The European Parliament has urged nine EU member states to ‘consider the possibility of offering’ gay couples ‘cohabitation, registered de facto unions and marriage.’
MEPs on Tuesday (8 September) voted in support of a report on fundamental rights in the EU, which contained a number of LGBTI recommendations. Several amendments to curtail the scope of the report were rejected.
One of the adopted resolutions ‘considers that LGBTI people’s fundamental rights are more likely to be safeguarded if they have access to legal institutions such as cohabitation, registered partnership or marriage.’
The parliament said it ‘welcomes the fact that 19 member states currently offer these options, and calls on other member states to consider doing so.’
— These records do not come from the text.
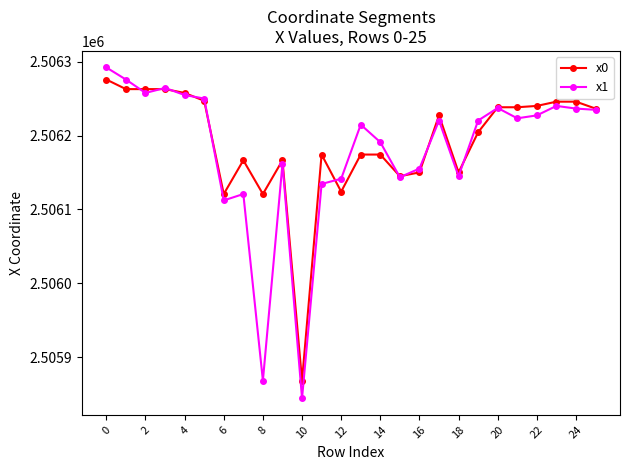

Which series has the largest range (max minus min)?

x1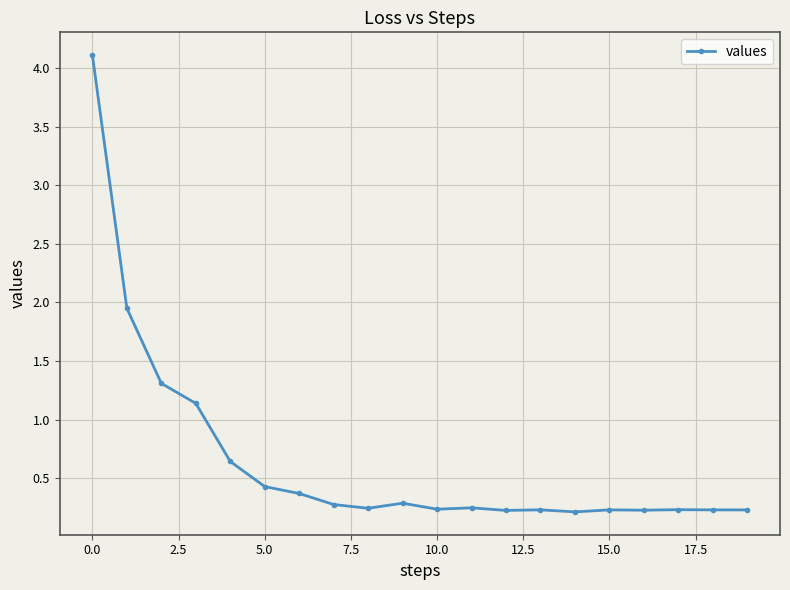

What is the greatest value displayed?

4.1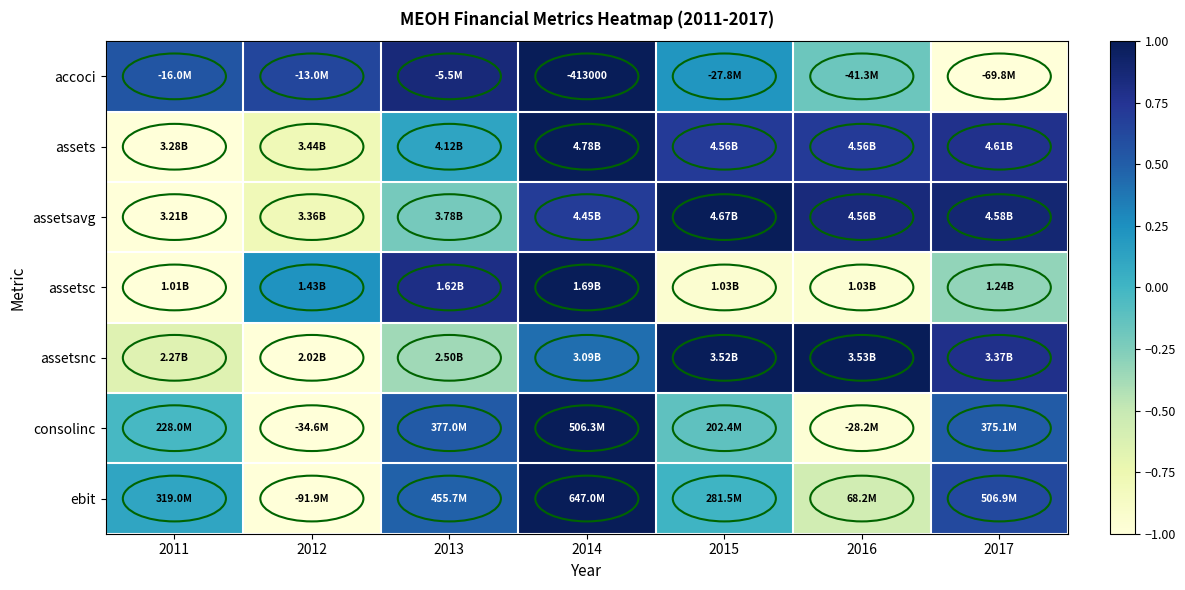

List the labels in order of consolinc value, smallest first.

2012, 2016, 2015, 2011, 2017, 2013, 2014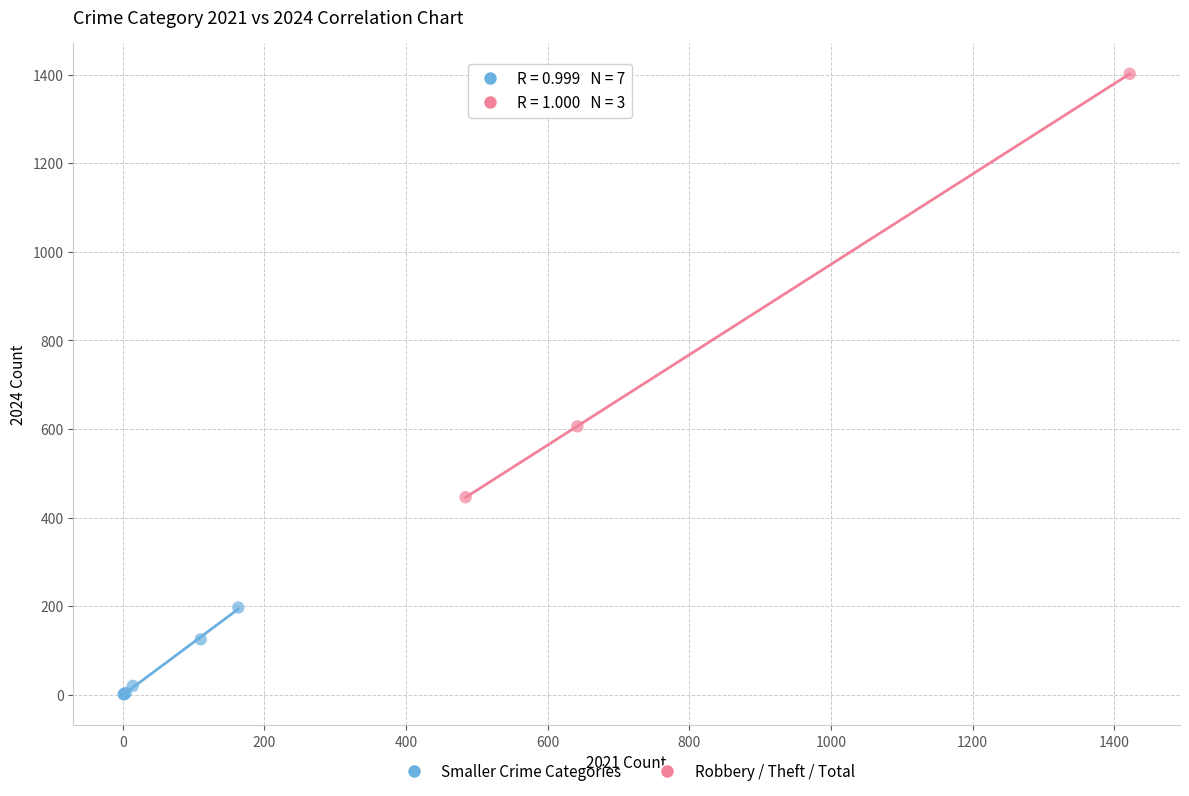

Which series reaches the minimum Y coordinate?

Smaller Crime Categories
The nine EU countries without with gay marriage or civil unions are Bulgaria, Cyprus, Greece, Italy, Latvia, Lithuania, Poland, Romania and Slovakia.
MEPs also called on member states to impose penalties on public office holders who insult or stigmatize LGBTI people and encouraged the adoption of workplace diversity and non-discrimination policies, as well as official recognition of gender change.
LGBTI rights group ILGA-Europe welcomed the vote.
‘Today’s report is a clear evidence of the European Parliament’s ongoing commitment to hold EU institutions and member states accountable when it comes to human rights. We need the Parliament to remains this driving force for human rights in the Union.’ said executive director Evelyne Paradis.
‘We welcome that the report contains a number of specific actions for the European Union to put its work on LGBTI human rights in a strategic frame. We are advocating for an EU LGBTI strategy and glad to see our vision of how LGBTI human rights should be dealt with in the EU is shared by the European Parliament.’